For those with HIV, missing doses of medication can have a serious effect: it can make the deadly virus more drug resistant. Doctors have been trying to devise ways to monitor drug compliance among patients with a wide range of diseases. But each method has limitations. Patients who self-report aren’t always honest, and counting pills left in the bottle only indicates how many have been removed, not necessarily how many have been taken.
Researchers at the University of Florida and Xhale are taking a different approach: they’re utilizing an off-the-shelf breath analyzer to confirm if a patient has taken her pills. The technique is straightforward. After a patient takes a pill, she breathes into a strawlike tube on the analyzer, which detects a compound in the medication. Instead of looking for the presence of complex and varying drugs, the researchers put an FDA-approved compound–an alcohol called 2-butanol–in the pills that they used during testing. Enzymes in the stomach convert the alcohol into a gas, which is what the device detects. The premise is that if the system proves useful, a wide range of drugs could be reformulated to include the alcohol.
The analyzer was originally developed for the military to test the surrounding air for agents of chemical warfare, says Richard Melker, a University of Florida professor and chief technology officer at Xhale. The team modified the device to add the straw and detect the alcohol. The screen on the front of the box provides instructions on which buttons to press and when to breathe into the straw. It also records the presence or absence of the telltale gas, as well as the time. The user can then upload this information from the device on a USB port and take it to a health-care provider.
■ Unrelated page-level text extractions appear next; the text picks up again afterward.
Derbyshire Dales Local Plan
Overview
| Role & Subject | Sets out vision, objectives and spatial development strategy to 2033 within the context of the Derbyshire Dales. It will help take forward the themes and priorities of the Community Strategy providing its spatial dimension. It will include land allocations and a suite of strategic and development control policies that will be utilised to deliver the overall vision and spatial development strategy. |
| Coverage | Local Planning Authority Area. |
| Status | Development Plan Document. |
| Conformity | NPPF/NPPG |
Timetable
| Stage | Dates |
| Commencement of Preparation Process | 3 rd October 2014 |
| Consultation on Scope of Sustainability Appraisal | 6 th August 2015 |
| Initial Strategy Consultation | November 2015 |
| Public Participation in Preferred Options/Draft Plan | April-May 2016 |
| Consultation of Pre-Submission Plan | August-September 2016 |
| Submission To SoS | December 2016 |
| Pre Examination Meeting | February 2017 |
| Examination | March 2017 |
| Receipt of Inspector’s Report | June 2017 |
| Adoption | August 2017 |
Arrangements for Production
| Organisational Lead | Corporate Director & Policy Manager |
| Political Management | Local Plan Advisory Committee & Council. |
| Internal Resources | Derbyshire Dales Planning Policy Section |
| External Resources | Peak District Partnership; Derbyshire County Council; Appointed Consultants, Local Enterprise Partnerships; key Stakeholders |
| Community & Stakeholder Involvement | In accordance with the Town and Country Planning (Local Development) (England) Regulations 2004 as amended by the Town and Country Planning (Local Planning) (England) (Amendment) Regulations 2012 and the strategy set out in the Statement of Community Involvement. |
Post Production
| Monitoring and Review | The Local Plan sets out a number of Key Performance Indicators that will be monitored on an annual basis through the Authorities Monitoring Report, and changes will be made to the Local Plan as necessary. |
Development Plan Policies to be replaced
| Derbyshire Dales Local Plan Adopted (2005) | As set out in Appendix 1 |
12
Currently, the device is targeted toward pharmaceutical companies, which have no way to tell for sure if participants in clinical trials are taking the medicine as required. Ensuring drug compliance may make clinical trials more effective, says Melker, particularly because participants paid to take the medicine may not be honest if they skip doses. “We believe that having quality data will dramatically decrease the cost of trials, and that the drugs approved by the FDA would be safer,” says Melker.
A successful means of measuring drug compliance is needed, agrees Martin Hirsch, a professor of medicine at Harvard Medical School. “The number-one reason for failure of therapy in HIV infection is poor adherence,” he says.
Mallory Johnson, an associate professor of medicine at the University of California, San Francisco, who works on patient adherence at the Center for AIDS Prevention Studies, says that most doctors use self-reporting to monitor adherence, in addition to using compartmentalized pill organizers and pharmaceutical records. Researchers sometimes use pill bottles with sensors on the lid that indicate each time the bottle is opened. But this method doesn’t always work, says Johnson, because often patients don’t carry around the whole bottle. Attempts to remind people to take pills, such as text messages or phone calls, haven’t been shown to be extremely effective either. “Behavioral reminders are important, but not enough,” says Johnson. He adds that people tend to overestimate how much they comply with taking medicine. “I think we absolutely need innovative approaches for measuring adherence,” says Johnson, who was not involved in the Xhale project. “I imagine this [device] being particularly useful in controlled clinical trials, where it’s critical to know whether someone took doses of medicine.” But for individuals who have difficulty following medical regimens, he’s not sure it will help. He points out that “you still rely on someone being adherent on using this device.”